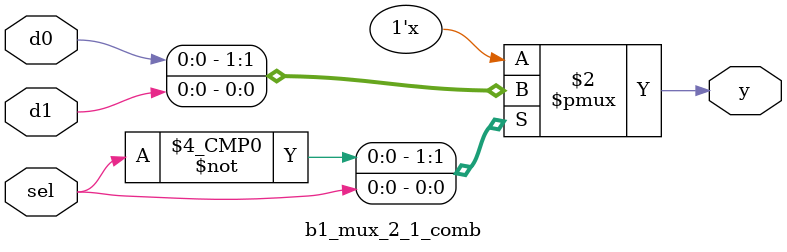
<source format=v>
module b1_mux_2_1_comb
(
  input      d0,
  input      d1,
  input      sel,
  output reg y
);
  always @ (*)
  begin
    case (sel)
      0: y = d0;
      1: y = d1;
    endcase
  end
endmodule
</source>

★ ★ ★ ★ ★

* **EXERCISE REQUIREMENTS**
For the records above, give every line again exactly and skip the pictures.

* **RESPONSE FOR THIS EXERCISE**
<source format=v>
module b1_mux_2_1_comb
(
  input      d0,
  input      d1,
  input      sel,
  output reg y
);
  always @ (*)
  begin
    case (sel)
      0: y = d0;
      1: y = d1;
    endcase
  end
endmodule
</source>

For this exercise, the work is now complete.